Mi hija de quince años está conmigo. Le explico la situación: ella tampoco quiere hablar. Las horas se extienden al infinito. Suena el celular. Es mi madre, con la voz fuerte que la caracteriza. Me asombra escucharla. Cuenta que la noche anterior un hombre de edad avanzada, con quien compartía la habitación, había agonizado durante horas y falleció en la madrugada. La enfermera que los atendía le decía que cerrara los ojos, pero ella no podía. Pasaron las horas, hasta que una cuadrilla de hombres con trajes antivirus, guantes y mascarillas vinieron a buscarlo. Lo metieron en un saco para cadáveres y se lo llevaron. Mamá se quedó sola en el cuarto. La muerte está demasiado cerca.
La trasladan a otra habitación. Trato de imaginarme cómo es el lugar donde está. Conozco el Hospital de la Princesa, fui con ella hace unos meses cuando le realizaron una intervención médica. Me cuenta que los pasillos están desbordados de gente contagiada y personal médico protegido con el equipo reglamentario. No puede ver las caras de los enfermeros que la atienden. Hay poca comunicación y una ansiedad generalizada. Está cansada; nos despedimos. Me siento inútil, estoy al otro lado del Atlántico, en Caracas. Las fronteras están cerradas. No puedo viajar, y aun si pudiera hacerlo no podría verla, no podría acompañarla.

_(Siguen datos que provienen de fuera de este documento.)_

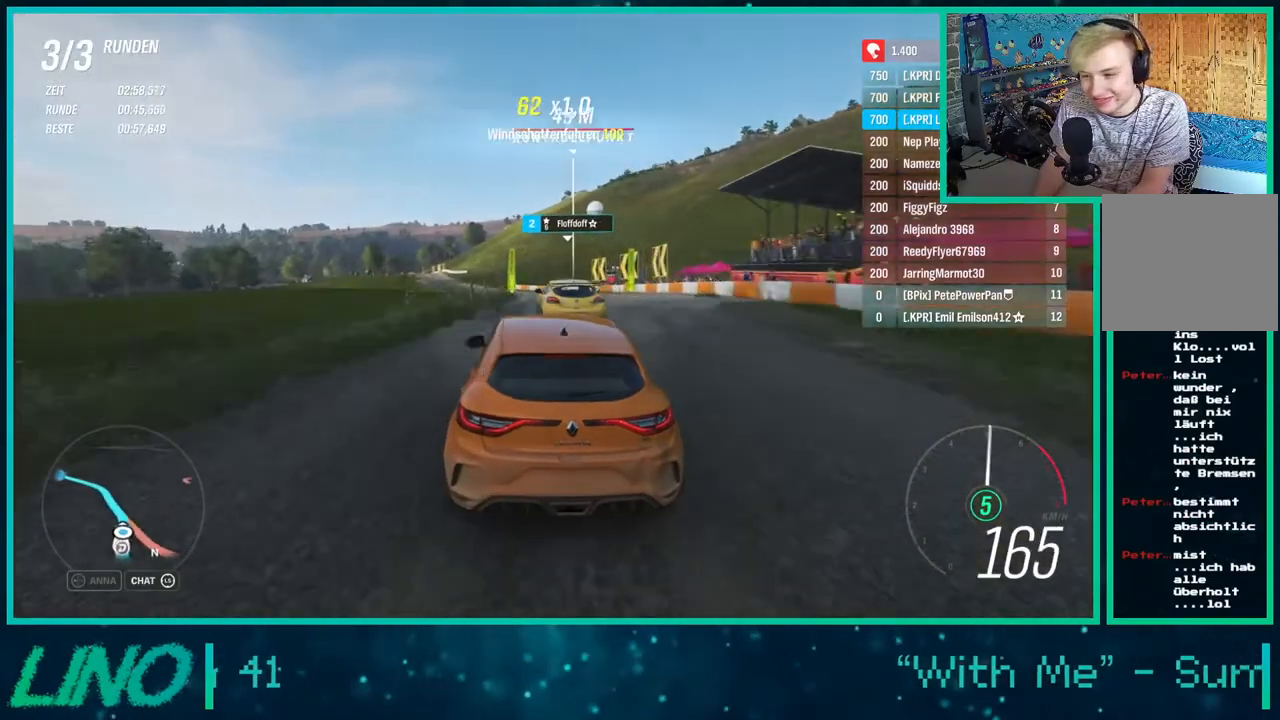
{"buttons": ["R2"], "left_stick": "right", "right_stick": "center", "events": [[50, "left_stick", "right"], [200, "left_stick", "down-left"], [350, "left_stick", "center"], [400, "left_stick", "right"]]}
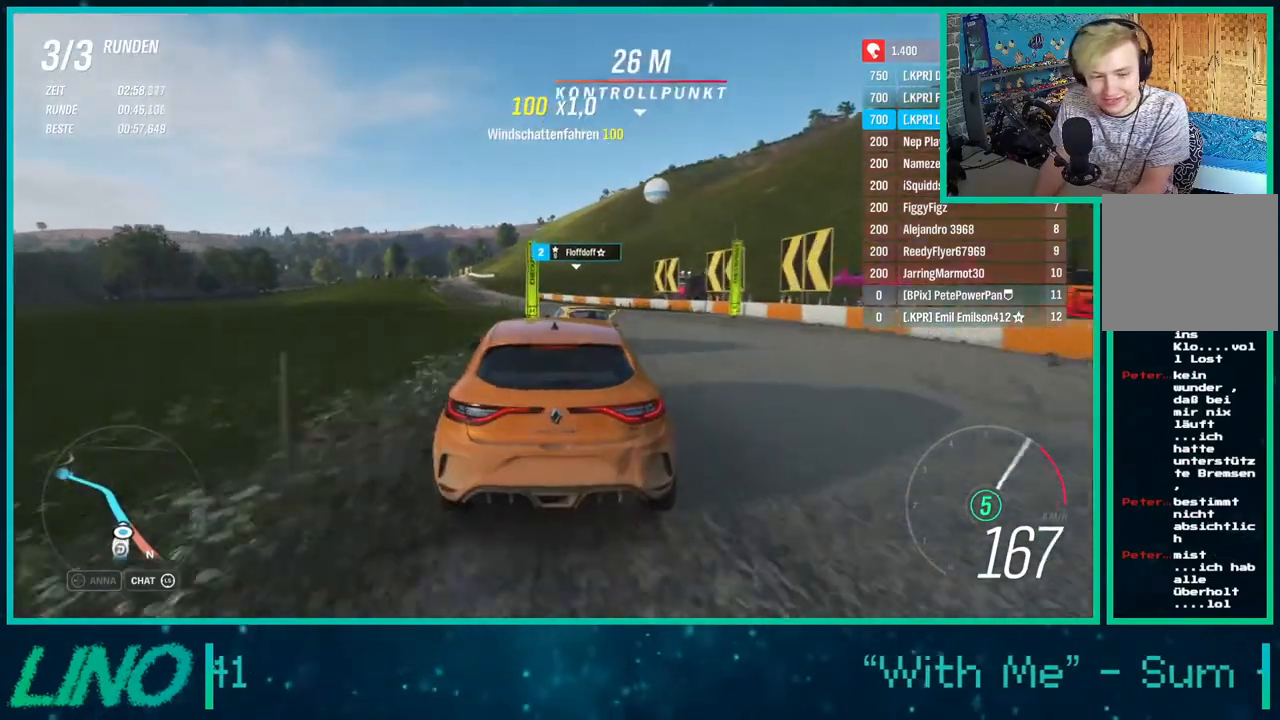
{"buttons": ["R2"], "left_stick": "down-left", "right_stick": "center", "events": [[17, "left_stick", "down-left"]]}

Todo gira alrededor de mi celular. Me comunico con el Dr. Delgado. Me explica que mi madre tiene una neumonía bilateral. Anoto lo que dice para explicarle al resto de la familia. Pregunto si está en situación crítica; dice que no tiene síntomas, no tiene fiebre alta, pero tiene el virus. “¿Necesita un respirador?”, le pregunto. Responde que aún no. Todo esto confunde. Escucho en los noticiarios que hay muchos casos asintomáticos. Luego me entero de que el Dr. Delgado ha dado también positivo y está aislado. Rezo por su salud y por la de todos los afectados por la pandemia.
Mi padre está solo. No sé cómo pasa las horas y los días de angustia. Desde San Francisco –donde vive con su esposo y cuatro hijos– llama mi hermana. Quiere que le explique lo que dijo el Dr. Delgado. Hace muchas preguntas, me siento agobiada.
Recuerdo una noticia que leí sobre una mujer joven en Wuhan. La doctora Xia Sisi, trabajaba en el Hospital Union Jiangbei. Estaba a cargo de pacientes en estado crítico. Se contagió, estuvo treinta y cinco días hospitalizada, y no pudo ver a su esposo ni a su hijo. Estuvo en terapia intensiva, donde semanas antes trabajaba; sus pulmones colapsaron y murió. Tenía veintinueve años. Era madre de un niño de dos años: Jiang Wenyan.
A principios de febrero reportaban más de mil muertos en Wuhan contagiados por el COVID-19. El 25 de marzo informan en España de 718 personas fallecidas ese día. Mi madre sigue hospitalizada. Tenemos muy poca información, comenta mi padre. Logro comunicarme con ella. Tiene una semana interna y me dice que se siente agotada. Cuenta que, a su lado, una señora mayor llora porque quedó viuda hace unos días: el virus se llevó a su marido y ella no pudo despedirse.
Los días pasan lentamente entre conversaciones cortas vía celular. Veo noticias de fosas comunes en Nueva York y en Brasil. Escucho atónita sobre la modalidad de velorios virtuales. Gran parte de los fallecidos son mayores de sesenta y cinco años. Mi madre tiene setenta y tres. Los expertos internacionales declaran la necesidad de “aplanar la curva”; en España está en aumento. El 31 de marzo reportan 94.417 casos y 849 fallecidos en solo veinticuatro horas, casi el doble de la semana anterior. Han pasado ocho días. Mi padre informa que nuevamente le realizaron la prueba a mamá. El resultado fue negativo. Respiro. Agradezco. Mi madre pasa a ser parte de la estadística de los recuperados del COVID-19.